At the time of this initial observation, one potential mediator of the Ca2+ sensitization observed during HPV, protein kinase C, was eliminated and it was not until the availability of the specific inhibitor of Rho-associated coiled coil-forming serine/threonine kinase (Rho kinase), Y-27632, that the activation of Rho kinase was first promulgated as a pivotal step in sustained HPV (19). Since the first isolation of Rho kinase (11), it has become apparent that, upon activation by the binding of the small monomeric G-protein RhoA, Rho kinase inhibits myosin light chain phosphatase (MLCP), resulting in Ca2+-independent contraction of vascular smooth muscle. Since this initial report, converging lines of evidence have pinpointed Rho kinase activation and subsequent inhibition of MLCP (27) as being a vital step in the initiation and maintenance of increased pulmonary artery pressure in response to acute hypoxia (6, 23), chronic hypoxia (6, 8, 13, 15), and pulmonary hypertensive states per se (3, 13, 14). Moreover, Rho-kinase inhibitors appear to show much promise as potential therapeutic agents in pulmonary hypertension (9). It is, therefore, possible that the activation of Rho kinase during sustained HPV represents the bridge between physiological HPV (i.e., that which occurs in response to brief and reversible hypoxia) and the pathophysiological consequences of chronic hypoxia.

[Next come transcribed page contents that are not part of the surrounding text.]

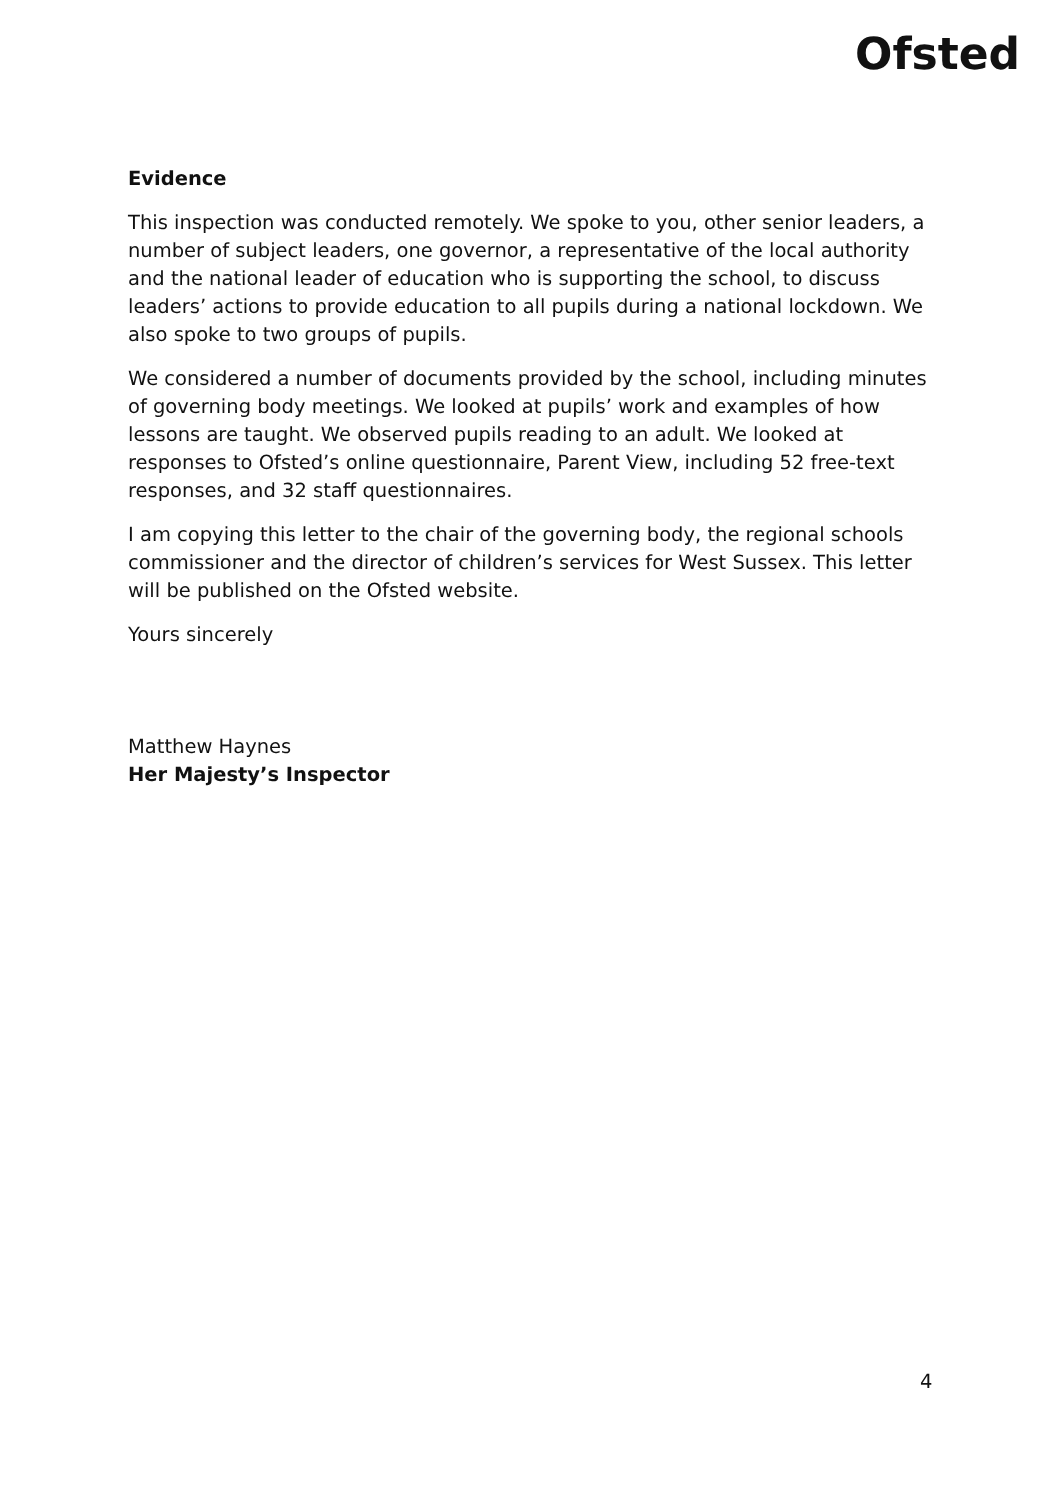Ofsted
Evidence
This inspection was conducted remotely. We spoke to you, other senior leaders, a number of subject leaders, one governor, a representative of the local authority and the national leader of education who is supporting the school, to discuss leaders’ actions to provide education to all pupils during a national lockdown. We also spoke to two groups of pupils.
We considered a number of documents provided by the school, including minutes of governing body meetings. We looked at pupils’ work and examples of how lessons are taught. We observed pupils reading to an adult. We looked at responses to Ofsted’s online questionnaire, Parent View, including 52 free-text responses, and 32 staff questionnaires.
I am copying this letter to the chair of the governing body, the regional schools commissioner and the director of children’s services for West Sussex. This letter will be published on the Ofsted website.
Yours sincerely
Matthew Haynes
Her Majesty’s Inspector
4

It would seem logical to assume that since sustained HPV and the associated Ca2+ sensitization are both endothelium dependent then the activation of Rho kinase during hypoxia should be similarly endothelium dependent. However, it was reported that hypoxia can directly activate Rho kinase in cultured pulmonary artery smooth muscle cells (PASMC; Ref. 26). At first glance, this appears to scupper any idea of an EDCF-mediated increase in Rho kinase activation during sustained HPV. However, the increase in Rho kinase activity in cultured PASMC was a rather meager ~20% after 40 min of hypoxia, rising to a rather disappointing ~40% after 1 h. This is in stark contrast to the rather impressive ~260% increase in Rho kinase activity recently reported in isolated pulmonary arteries of the rat during sustained HPV (16). Moreover, this activation of Rho kinase in rat pulmonary arteries was endothelium dependent and in endothelium-denuded arteries the increase in Rho kinase activity was similar (~40%) to that reported for cultured PASMC. Furthermore, the translocation of RhoA to the plasma membrane of the pulmonary smooth muscle, a causal event in the activation of Rho kinase, was similarly dependent on the presence on an intact endothelium.

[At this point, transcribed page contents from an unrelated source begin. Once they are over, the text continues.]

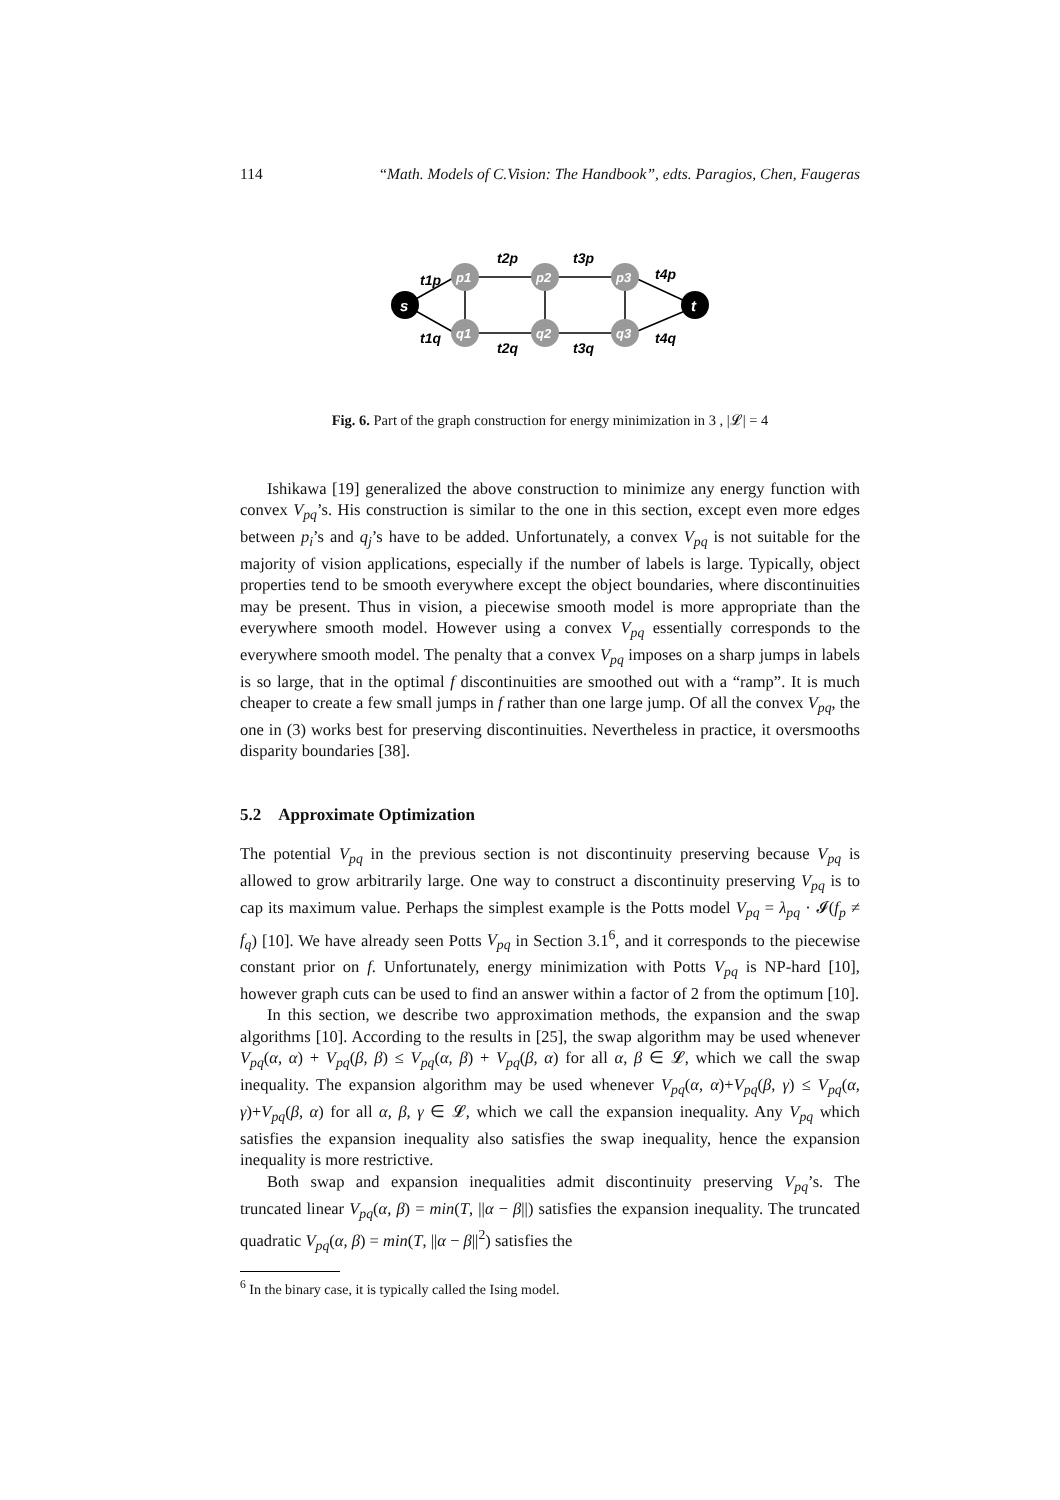114 “Math. Models of C.Vision: The Handbook”, edts. Paragios, Chen, Faugeras
s
t
p1
p2
p3
q1
q2
q3
t1p
t2p
t3p
t4p
t1q
t2q
t3q
t4q
Fig. 6. Part of the graph construction for energy minimization in 3 , |𝓛| = 4
Ishikawa [19] generalized the above construction to minimize any energy function with convex V<sub>pq</sub>’s. His construction is similar to the one in this section, except even more edges between p<sub>i</sub>’s and q<sub>j</sub>’s have to be added. Unfortunately, a convex V<sub>pq</sub> is not suitable for the majority of vision applications, especially if the number of labels is large. Typically, object properties tend to be smooth everywhere except the object boundaries, where discontinuities may be present. Thus in vision, a piecewise smooth model is more appropriate than the everywhere smooth model. However using a convex V<sub>pq</sub> essentially corresponds to the everywhere smooth model. The penalty that a convex V<sub>pq</sub> imposes on a sharp jumps in labels is so large, that in the optimal f discontinuities are smoothed out with a “ramp”. It is much cheaper to create a few small jumps in f rather than one large jump. Of all the convex V<sub>pq</sub>, the one in (3) works best for preserving discontinuities. Nevertheless in practice, it oversmooths disparity boundaries [38].
5.2 Approximate Optimization
The potential V<sub>pq</sub> in the previous section is not discontinuity preserving because V<sub>pq</sub> is allowed to grow arbitrarily large. One way to construct a discontinuity preserving V<sub>pq</sub> is to cap its maximum value. Perhaps the simplest example is the Potts model V<sub>pq</sub> = λ<sub>pq</sub> · 𝓘(f<sub>p</sub> ≠ f<sub>q</sub>) [10]. We have already seen Potts V<sub>pq</sub> in Section 3.1<sup>6</sup>, and it corresponds to the piecewise constant prior on f. Unfortunately, energy minimization with Potts V<sub>pq</sub> is NP-hard [10], however graph cuts can be used to find an answer within a factor of 2 from the optimum [10].
In this section, we describe two approximation methods, the expansion and the swap algorithms [10]. According to the results in [25], the swap algorithm may be used whenever V<sub>pq</sub>(α, α) + V<sub>pq</sub>(β, β) ≤ V<sub>pq</sub>(α, β) + V<sub>pq</sub>(β, α) for all α, β ∈ 𝓛, which we call the swap inequality. The expansion algorithm may be used whenever V<sub>pq</sub>(α, α)+V<sub>pq</sub>(β, γ) ≤ V<sub>pq</sub>(α, γ)+V<sub>pq</sub>(β, α) for all α, β, γ ∈ 𝓛, which we call the expansion inequality. Any V<sub>pq</sub> which satisfies the expansion inequality also satisfies the swap inequality, hence the expansion inequality is more restrictive.
Both swap and expansion inequalities admit discontinuity preserving V<sub>pq</sub>’s. The truncated linear V<sub>pq</sub>(α, β) = min(T, ||α − β||) satisfies the expansion inequality. The truncated quadratic V<sub>pq</sub>(α, β) = min(T, ||α − β||<sup>2</sup>) satisfies the
<sup>6</sup> In the binary case, it is typically called the Ising model.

In closing, the case for the EDCF-RhoA/Rho kinase-Ca2+-sensitization axis being responsible for the maintenance of sustained HPV is solid. My most worthy opponent will probably try to convince the reader that the endothelium merely "modulates" the hypoxic constrictor response. However, when disruption of said axis results in removal of the hypoxic constrictor response, then "modulate" must surely be changed to "mediate"!